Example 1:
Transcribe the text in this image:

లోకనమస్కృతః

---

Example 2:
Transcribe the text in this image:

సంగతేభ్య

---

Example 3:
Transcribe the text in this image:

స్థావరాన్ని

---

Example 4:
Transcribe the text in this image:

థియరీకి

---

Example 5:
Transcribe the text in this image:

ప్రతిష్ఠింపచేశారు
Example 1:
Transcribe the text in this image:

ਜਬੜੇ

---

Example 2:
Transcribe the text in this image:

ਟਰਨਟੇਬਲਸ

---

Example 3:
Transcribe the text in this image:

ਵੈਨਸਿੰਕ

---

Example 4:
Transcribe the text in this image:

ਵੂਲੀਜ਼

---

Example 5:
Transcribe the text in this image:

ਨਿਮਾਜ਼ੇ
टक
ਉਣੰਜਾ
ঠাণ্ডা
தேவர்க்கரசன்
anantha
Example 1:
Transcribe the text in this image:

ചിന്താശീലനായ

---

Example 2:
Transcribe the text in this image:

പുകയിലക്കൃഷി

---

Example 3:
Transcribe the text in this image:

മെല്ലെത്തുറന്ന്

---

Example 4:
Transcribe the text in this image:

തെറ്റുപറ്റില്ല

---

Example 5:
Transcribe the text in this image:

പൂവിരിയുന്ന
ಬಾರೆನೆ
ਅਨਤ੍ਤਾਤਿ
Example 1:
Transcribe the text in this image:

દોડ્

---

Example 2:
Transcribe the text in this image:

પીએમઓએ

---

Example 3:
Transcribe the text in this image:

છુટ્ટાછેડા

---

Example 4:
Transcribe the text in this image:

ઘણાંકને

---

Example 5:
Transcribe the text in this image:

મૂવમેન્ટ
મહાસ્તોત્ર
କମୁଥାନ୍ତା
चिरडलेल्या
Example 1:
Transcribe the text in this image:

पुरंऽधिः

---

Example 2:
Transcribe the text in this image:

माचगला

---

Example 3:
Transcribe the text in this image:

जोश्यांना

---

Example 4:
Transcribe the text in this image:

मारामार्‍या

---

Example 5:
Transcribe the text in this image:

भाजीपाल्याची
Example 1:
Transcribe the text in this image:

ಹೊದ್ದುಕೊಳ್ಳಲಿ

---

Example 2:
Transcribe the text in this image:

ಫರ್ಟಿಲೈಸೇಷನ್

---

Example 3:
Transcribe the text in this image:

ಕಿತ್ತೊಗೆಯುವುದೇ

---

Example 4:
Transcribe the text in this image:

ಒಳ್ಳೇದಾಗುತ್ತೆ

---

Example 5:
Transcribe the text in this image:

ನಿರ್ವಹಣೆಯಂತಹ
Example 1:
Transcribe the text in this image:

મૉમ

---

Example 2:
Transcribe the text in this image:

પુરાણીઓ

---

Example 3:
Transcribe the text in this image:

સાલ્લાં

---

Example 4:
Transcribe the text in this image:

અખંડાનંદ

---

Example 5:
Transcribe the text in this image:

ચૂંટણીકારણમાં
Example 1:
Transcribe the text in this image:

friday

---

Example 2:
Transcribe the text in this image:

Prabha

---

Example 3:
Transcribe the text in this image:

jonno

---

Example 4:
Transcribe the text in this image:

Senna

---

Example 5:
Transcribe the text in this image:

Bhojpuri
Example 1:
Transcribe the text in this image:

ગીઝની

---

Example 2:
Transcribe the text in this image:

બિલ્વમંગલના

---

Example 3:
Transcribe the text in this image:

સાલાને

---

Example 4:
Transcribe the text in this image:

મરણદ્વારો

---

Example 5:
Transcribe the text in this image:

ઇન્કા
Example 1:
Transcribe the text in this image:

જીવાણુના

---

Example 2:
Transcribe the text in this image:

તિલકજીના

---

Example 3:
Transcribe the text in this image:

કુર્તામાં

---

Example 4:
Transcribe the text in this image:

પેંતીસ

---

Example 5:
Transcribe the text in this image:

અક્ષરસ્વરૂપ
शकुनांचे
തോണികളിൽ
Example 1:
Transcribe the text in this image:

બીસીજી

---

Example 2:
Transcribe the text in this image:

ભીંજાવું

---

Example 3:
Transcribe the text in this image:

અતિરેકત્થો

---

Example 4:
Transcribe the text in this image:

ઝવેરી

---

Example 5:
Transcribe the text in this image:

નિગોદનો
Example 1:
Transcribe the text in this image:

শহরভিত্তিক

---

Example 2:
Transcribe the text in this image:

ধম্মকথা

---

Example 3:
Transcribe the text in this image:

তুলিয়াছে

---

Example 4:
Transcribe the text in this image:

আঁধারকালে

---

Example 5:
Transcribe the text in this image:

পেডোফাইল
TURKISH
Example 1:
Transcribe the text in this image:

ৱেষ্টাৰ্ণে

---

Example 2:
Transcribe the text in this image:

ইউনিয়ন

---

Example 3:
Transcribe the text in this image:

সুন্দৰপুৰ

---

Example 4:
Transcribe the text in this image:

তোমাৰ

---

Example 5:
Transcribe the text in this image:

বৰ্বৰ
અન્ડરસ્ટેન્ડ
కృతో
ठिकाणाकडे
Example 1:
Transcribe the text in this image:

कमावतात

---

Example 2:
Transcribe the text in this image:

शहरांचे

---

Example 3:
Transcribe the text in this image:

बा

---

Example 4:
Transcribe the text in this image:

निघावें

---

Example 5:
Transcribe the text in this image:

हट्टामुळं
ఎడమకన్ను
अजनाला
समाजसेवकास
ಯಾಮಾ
+-------+
Transcribe the records. Keep every word exactly as it stands.

▶ _Exercise result_
Example 1:
Transcribe the text in this image:

లోకనమస్కృతః

---

Example 2:
Transcribe the text in this image:

సంగతేభ్య

---

Example 3:
Transcribe the text in this image:

స్థావరాన్ని

---

Example 4:
Transcribe the text in this image:

థియరీకి

---

Example 5:
Transcribe the text in this image:

ప్రతిష్ఠింపచేశారు
Example 1:
Transcribe the text in this image:

ਜਬੜੇ

---

Example 2:
Transcribe the text in this image:

ਟਰਨਟੇਬਲਸ

---

Example 3:
Transcribe the text in this image:

ਵੈਨਸਿੰਕ

---

Example 4:
Transcribe the text in this image:

ਵੂਲੀਜ਼

---

Example 5:
Transcribe the text in this image:

ਨਿਮਾਜ਼ੇ
टक
ਉਣੰਜਾ
ঠাণ্ডা
தேவர்க்கரசன்
anantha
Example 1:
Transcribe the text in this image:

ചിന്താശീലനായ

---

Example 2:
Transcribe the text in this image:

പുകയിലക്കൃഷി

---

Example 3:
Transcribe the text in this image:

മെല്ലെത്തുറന്ന്

---

Example 4:
Transcribe the text in this image:

തെറ്റുപറ്റില്ല

---

Example 5:
Transcribe the text in this image:

പൂവിരിയുന്ന
ಬಾರೆನೆ
ਅਨਤ੍ਤਾਤਿ
Example 1:
Transcribe the text in this image:

દોડ્

---

Example 2:
Transcribe the text in this image:

પીએમઓએ

---

Example 3:
Transcribe the text in this image:

છુટ્ટાછેડા

---

Example 4:
Transcribe the text in this image:

ઘણાંકને

---

Example 5:
Transcribe the text in this image:

મૂવમેન્ટ
મહાસ્તોત્ર
କମୁଥାନ୍ତା
चिरडलेल्या
Example 1:
Transcribe the text in this image:

पुरंऽधिः

---

Example 2:
Transcribe the text in this image:

माचगला

---

Example 3:
Transcribe the text in this image:

जोश्यांना

---

Example 4:
Transcribe the text in this image:

मारामार्‍या

---

Example 5:
Transcribe the text in this image:

भाजीपाल्याची
Example 1:
Transcribe the text in this image:

ಹೊದ್ದುಕೊಳ್ಳಲಿ

---

Example 2:
Transcribe the text in this image:

ಫರ್ಟಿಲೈಸೇಷನ್

---

Example 3:
Transcribe the text in this image:

ಕಿತ್ತೊಗೆಯುವುದೇ

---

Example 4:
Transcribe the text in this image:

ಒಳ್ಳೇದಾಗುತ್ತೆ

---

Example 5:
Transcribe the text in this image:

ನಿರ್ವಹಣೆಯಂತಹ
Example 1:
Transcribe the text in this image:

મૉમ

---

Example 2:
Transcribe the text in this image:

પુરાણીઓ

---

Example 3:
Transcribe the text in this image:

સાલ્લાં

---

Example 4:
Transcribe the text in this image:

અખંડાનંદ

---

Example 5:
Transcribe the text in this image:

ચૂંટણીકારણમાં
Example 1:
Transcribe the text in this image:

friday

---

Example 2:
Transcribe the text in this image:

Prabha

---

Example 3:
Transcribe the text in this image:

jonno

---

Example 4:
Transcribe the text in this image:

Senna

---

Example 5:
Transcribe the text in this image:

Bhojpuri
Example 1:
Transcribe the text in this image:

ગીઝની

---

Example 2:
Transcribe the text in this image:

બિલ્વમંગલના

---

Example 3:
Transcribe the text in this image:

સાલાને

---

Example 4:
Transcribe the text in this image:

મરણદ્વારો

---

Example 5:
Transcribe the text in this image:

ઇન્કા
Example 1:
Transcribe the text in this image:

જીવાણુના

---

Example 2:
Transcribe the text in this image:

તિલકજીના

---

Example 3:
Transcribe the text in this image:

કુર્તામાં

---

Example 4:
Transcribe the text in this image:

પેંતીસ

---

Example 5:
Transcribe the text in this image:

અક્ષરસ્વરૂપ
शकुनांचे
തോണികളിൽ
Example 1:
Transcribe the text in this image:

બીસીજી

---

Example 2:
Transcribe the text in this image:

ભીંજાવું

---

Example 3:
Transcribe the text in this image:

અતિરેકત્થો

---

Example 4:
Transcribe the text in this image:

ઝવેરી

---

Example 5:
Transcribe the text in this image:

નિગોદનો
Example 1:
Transcribe the text in this image:

শহরভিত্তিক

---

Example 2:
Transcribe the text in this image:

ধম্মকথা

---

Example 3:
Transcribe the text in this image:

তুলিয়াছে

---

Example 4:
Transcribe the text in this image:

আঁধারকালে

---

Example 5:
Transcribe the text in this image:

পেডোফাইল
TURKISH
Example 1:
Transcribe the text in this image:

ৱেষ্টাৰ্ণে

---

Example 2:
Transcribe the text in this image:

ইউনিয়ন

---

Example 3:
Transcribe the text in this image:

সুন্দৰপুৰ

---

Example 4:
Transcribe the text in this image:

তোমাৰ

---

Example 5:
Transcribe the text in this image:

বৰ্বৰ
અન્ડરસ્ટેન્ડ
కృతో
ठिकाणाकडे
Example 1:
Transcribe the text in this image:

कमावतात

---

Example 2:
Transcribe the text in this image:

शहरांचे

---

Example 3:
Transcribe the text in this image:

बा

---

Example 4:
Transcribe the text in this image:

निघावें

---

Example 5:
Transcribe the text in this image:

हट्टामुळं
ఎడమకన్ను
अजनाला
समाजसेवकास
ಯಾಮಾ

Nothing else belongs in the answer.